Die anhaltenden Diskussionen um den Datenschutz auf Social Media-Portalen zeigen offensichtlich Wirkung. Fast acht von zehn befragten Social Network-Nutzern passen die von Facebook & Co. als Standard definierten Datenschutzeinstellungen dem eigenen Sicherheitsbedürfnis entsprechend an. Das geht aus einer repräsentativen Studie im Auftrag des Hightech-Branchenverbandes BITKOM hervor, der zufolge 77 Prozent der Social Media-Nutzer in ihrem meist genutzten Social Network in puncto Datenschutz-Niveau Veränderungen vorgenommen haben. Weitere neun Prozent beließen es nach der bewussten Auseinandersetzung mit den Datenschutzfunktionen bei den Voreinstellungen, während nur 11 Prozent sich mit den Datenschutzoptionen bislang überhaupt noch nicht beschäftigt haben. „Die große Mehrheit der Community-Mitglieder setzt sich inzwischen aktiv mit dem Thema Datenschutz auseinander“, konstatierte BITKOM-Präsident Prof. Dieter Kempf.

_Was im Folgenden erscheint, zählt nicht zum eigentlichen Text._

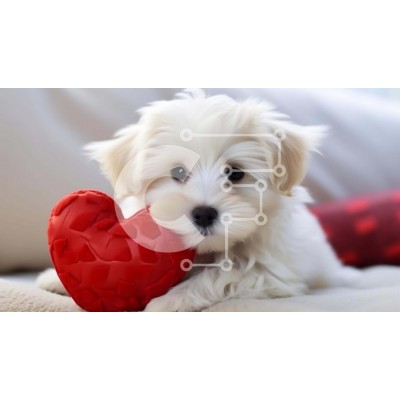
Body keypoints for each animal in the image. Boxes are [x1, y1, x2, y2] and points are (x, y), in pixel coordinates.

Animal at [38, 89, 361, 311]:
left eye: (235, 173)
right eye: (178, 172)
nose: (204, 214)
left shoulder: (271, 272)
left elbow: (221, 277)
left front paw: (167, 301)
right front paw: (54, 279)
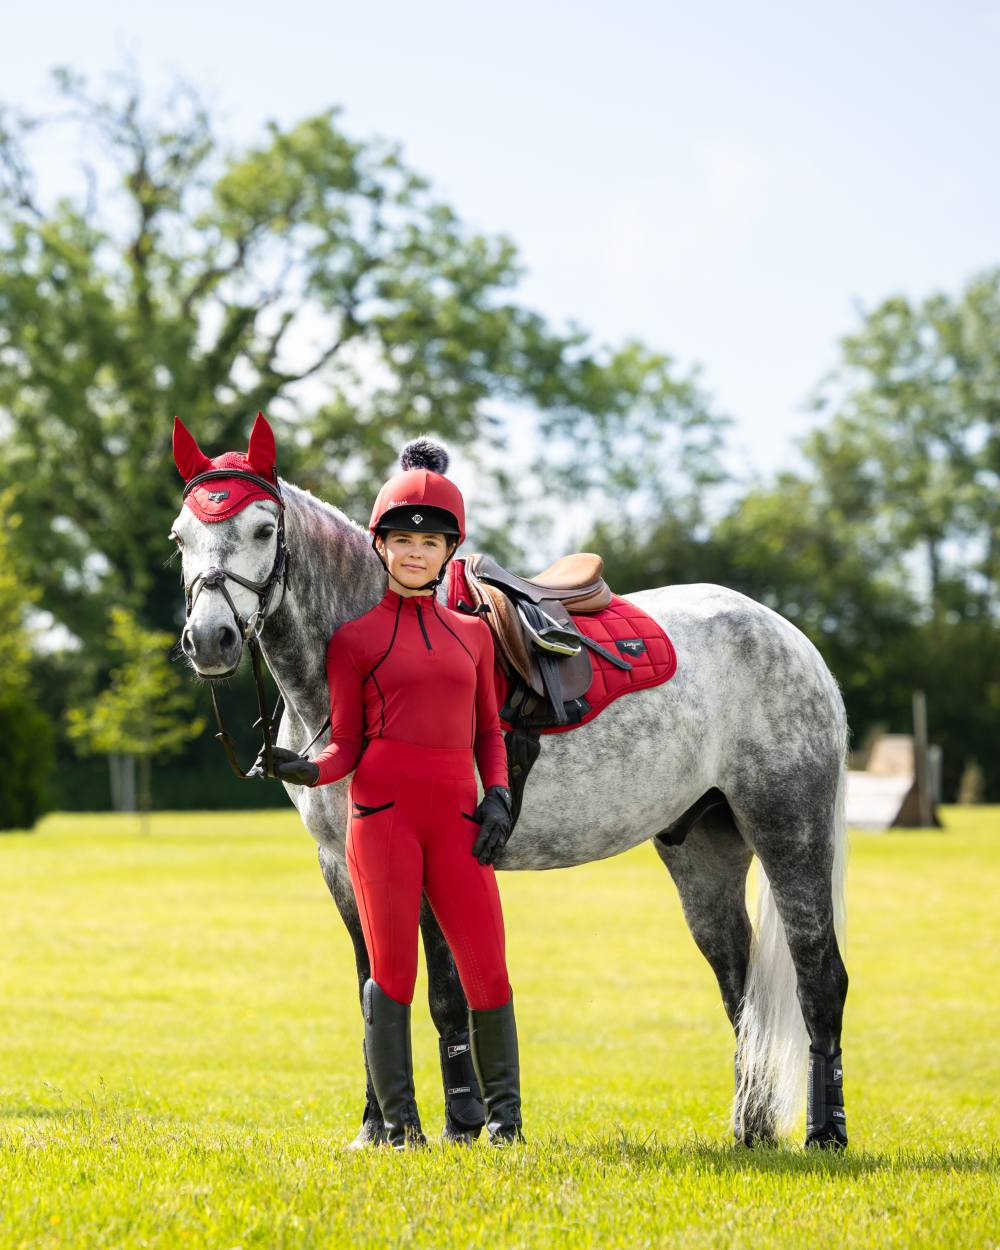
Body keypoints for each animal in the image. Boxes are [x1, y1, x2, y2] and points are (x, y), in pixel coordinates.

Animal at [172, 472, 850, 1145]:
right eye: (180, 536)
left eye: (264, 529)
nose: (210, 639)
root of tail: (794, 640)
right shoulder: (343, 864)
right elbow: (373, 986)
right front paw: (378, 1130)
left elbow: (446, 993)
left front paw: (459, 1126)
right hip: (703, 850)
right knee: (741, 987)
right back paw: (752, 1129)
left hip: (789, 831)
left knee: (820, 976)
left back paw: (825, 1133)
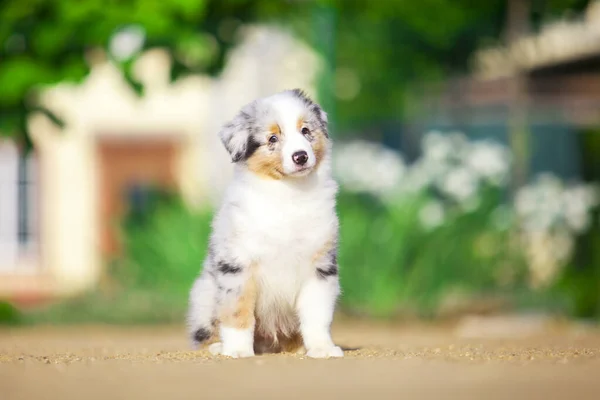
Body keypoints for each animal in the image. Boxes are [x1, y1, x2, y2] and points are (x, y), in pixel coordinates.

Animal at [189, 89, 342, 358]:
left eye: (305, 130)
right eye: (272, 138)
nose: (301, 156)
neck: (289, 193)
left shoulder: (320, 265)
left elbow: (317, 314)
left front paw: (322, 348)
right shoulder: (238, 264)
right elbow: (237, 312)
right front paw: (238, 350)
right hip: (204, 293)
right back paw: (218, 346)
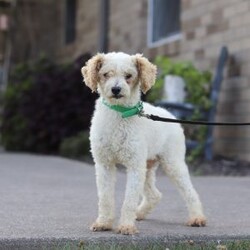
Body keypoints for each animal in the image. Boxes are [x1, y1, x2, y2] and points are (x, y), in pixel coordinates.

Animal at [82, 52, 207, 234]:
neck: (121, 114)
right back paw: (139, 213)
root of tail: (169, 114)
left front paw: (126, 226)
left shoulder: (134, 165)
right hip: (147, 166)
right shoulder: (104, 164)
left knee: (190, 192)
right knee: (155, 195)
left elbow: (129, 199)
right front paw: (103, 223)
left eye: (128, 76)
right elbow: (105, 197)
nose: (116, 90)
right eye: (106, 74)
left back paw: (197, 218)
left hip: (172, 163)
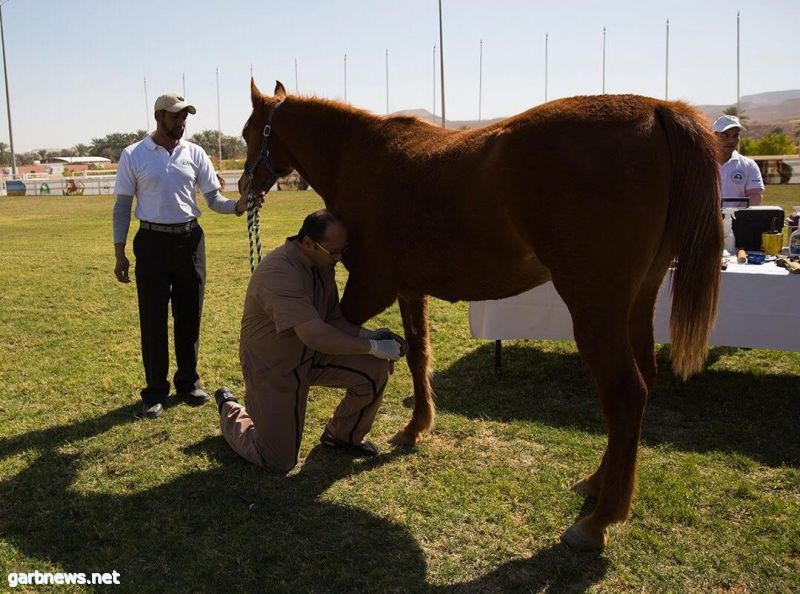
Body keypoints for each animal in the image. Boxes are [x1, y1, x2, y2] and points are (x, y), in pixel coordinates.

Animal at [236, 80, 720, 552]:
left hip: (595, 307)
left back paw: (600, 519)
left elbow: (340, 341)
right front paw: (415, 428)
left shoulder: (369, 287)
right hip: (638, 300)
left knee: (625, 396)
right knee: (642, 385)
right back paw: (599, 483)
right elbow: (417, 356)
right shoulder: (410, 290)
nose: (242, 191)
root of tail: (657, 109)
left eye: (246, 132)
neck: (361, 155)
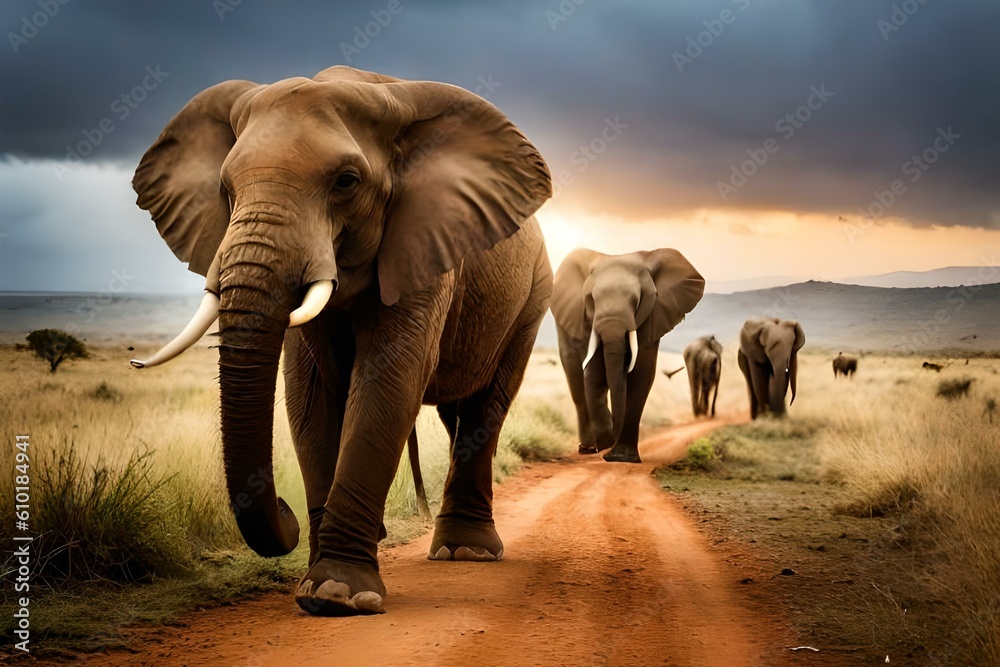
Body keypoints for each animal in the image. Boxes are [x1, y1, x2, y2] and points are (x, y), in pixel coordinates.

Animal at [128, 66, 553, 616]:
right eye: (225, 188)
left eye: (346, 182)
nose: (284, 511)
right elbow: (308, 398)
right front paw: (317, 586)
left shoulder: (421, 243)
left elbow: (386, 383)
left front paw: (339, 595)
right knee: (455, 411)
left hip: (532, 296)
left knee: (485, 407)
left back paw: (466, 552)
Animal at [550, 248, 705, 463]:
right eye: (590, 300)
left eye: (637, 301)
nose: (608, 448)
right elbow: (594, 371)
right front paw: (609, 444)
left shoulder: (653, 316)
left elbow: (642, 372)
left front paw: (621, 457)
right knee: (575, 379)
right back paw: (589, 448)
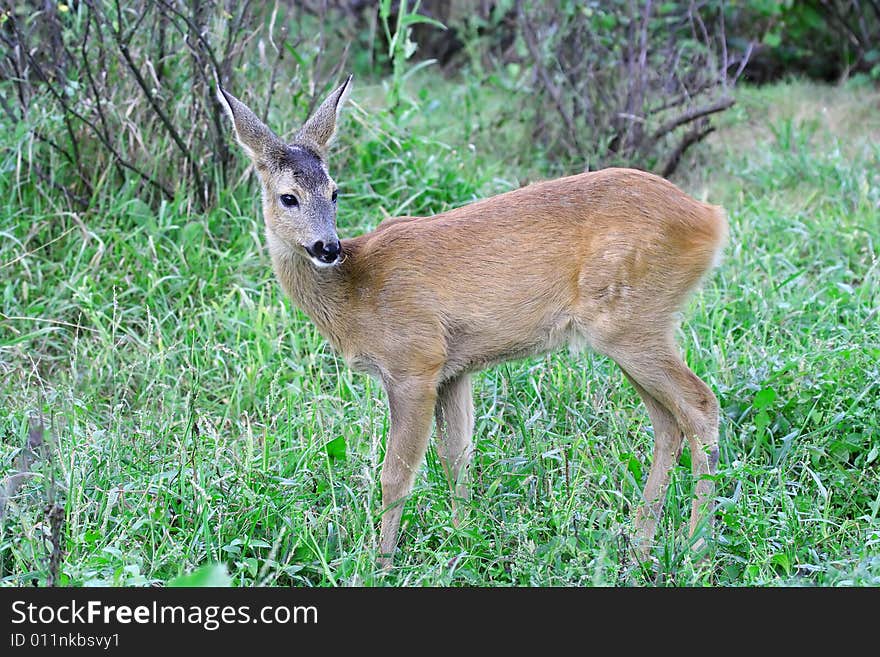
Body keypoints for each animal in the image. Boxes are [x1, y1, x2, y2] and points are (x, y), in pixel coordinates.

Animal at [218, 77, 728, 568]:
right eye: (288, 197)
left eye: (334, 192)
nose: (328, 246)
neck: (355, 290)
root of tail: (710, 218)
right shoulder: (454, 369)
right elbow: (457, 455)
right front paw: (464, 538)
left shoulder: (414, 363)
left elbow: (395, 475)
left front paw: (380, 563)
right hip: (635, 330)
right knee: (668, 423)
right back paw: (641, 546)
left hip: (630, 323)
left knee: (700, 406)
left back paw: (696, 549)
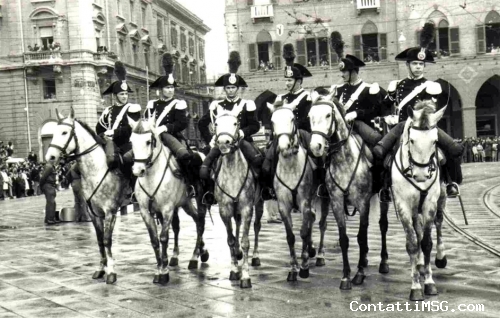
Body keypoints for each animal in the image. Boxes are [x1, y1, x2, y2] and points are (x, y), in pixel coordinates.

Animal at [45, 108, 127, 284]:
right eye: (52, 132)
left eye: (64, 132)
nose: (50, 157)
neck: (97, 170)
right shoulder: (94, 213)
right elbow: (99, 241)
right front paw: (101, 269)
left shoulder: (110, 211)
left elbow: (107, 240)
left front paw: (111, 271)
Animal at [129, 115, 209, 284]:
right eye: (131, 141)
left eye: (148, 141)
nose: (138, 170)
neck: (151, 177)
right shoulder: (146, 211)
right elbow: (154, 239)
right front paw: (159, 267)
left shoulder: (167, 209)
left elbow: (164, 237)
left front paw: (164, 272)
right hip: (185, 203)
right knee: (192, 221)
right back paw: (197, 252)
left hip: (198, 200)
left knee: (200, 222)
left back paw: (194, 257)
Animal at [390, 102, 450, 300]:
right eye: (412, 140)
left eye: (435, 141)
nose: (422, 175)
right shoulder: (403, 205)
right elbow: (412, 243)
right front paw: (416, 285)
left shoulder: (430, 203)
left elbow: (427, 243)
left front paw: (429, 283)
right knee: (417, 232)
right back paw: (420, 264)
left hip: (441, 198)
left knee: (438, 224)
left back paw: (440, 257)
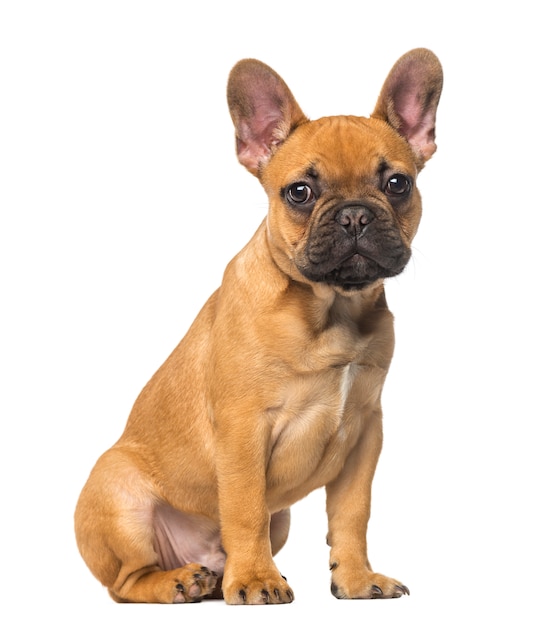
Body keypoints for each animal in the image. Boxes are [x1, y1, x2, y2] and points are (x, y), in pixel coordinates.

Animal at [75, 48, 444, 604]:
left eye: (398, 184)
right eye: (300, 192)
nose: (355, 216)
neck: (331, 309)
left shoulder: (365, 434)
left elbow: (353, 513)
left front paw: (357, 580)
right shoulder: (244, 428)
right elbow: (246, 507)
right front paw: (254, 581)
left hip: (283, 519)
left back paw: (217, 577)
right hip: (118, 493)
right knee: (128, 581)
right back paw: (184, 580)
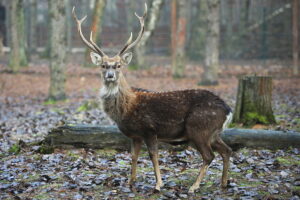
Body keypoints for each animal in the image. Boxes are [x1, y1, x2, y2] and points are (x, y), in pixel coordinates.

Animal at [72, 3, 232, 194]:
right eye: (103, 65)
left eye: (118, 66)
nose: (110, 75)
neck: (126, 109)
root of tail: (228, 110)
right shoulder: (135, 135)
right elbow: (134, 156)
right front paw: (130, 182)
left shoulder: (149, 129)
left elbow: (153, 155)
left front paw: (158, 184)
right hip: (213, 133)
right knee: (227, 150)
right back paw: (223, 183)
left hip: (199, 129)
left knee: (209, 156)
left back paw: (194, 187)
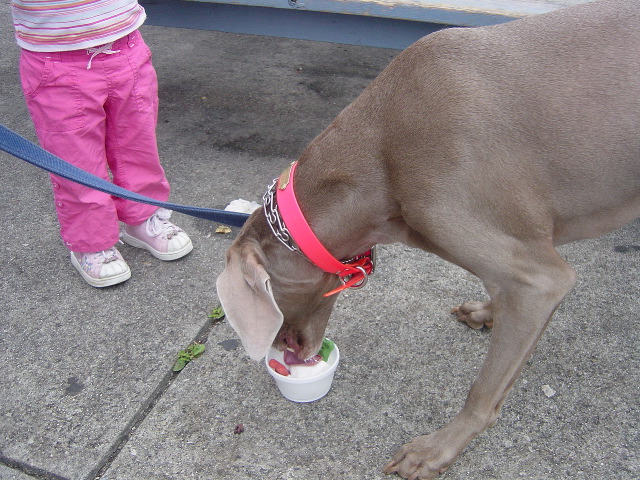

Die höchste Neigung, dass Datenschutz-Niveau dem eigenen Sicherheitsbedürfnis anzupassen, zeigen Social Network-Nutzer im Alter zwischen 14 und 29 Jahren. In dieser Altersgruppe erklärten sogar 89 Prozent, die Voreinstellungen zum Datenschutz verändert zu haben. „Je älter die Nutzer, desto weniger beschäftigen sie sich mit dem Schutz ihrer Privatsphäre“, so der Verband. Aber auch das Bildungsniveau spielt offensichtlich eine Rolle: Während von den Abiturienten und Hochschulabsolventen  83 Prozent die Standard-Datenschutzeinstellungen verändern, tun dies von Social Network-Nutzern mit Hauptschulabschluss nur 69 Prozent.

Allerdings zeigt die Studie auch, dass es dem Gros der Nutzer nach wie vor beim Thema Datenschutz im Social Web an Wissen mangelt. So fühlen sich zwei Drittel der Befragten (66%) im Hinblick auf die Möglichkeiten zum Schutz der eigenen Daten unzureichend informiert. „Gerade ältere Anwender und solche mit niedriger formaler Bildung wünschen sich mehr Aufklärung“, so der BITKOM.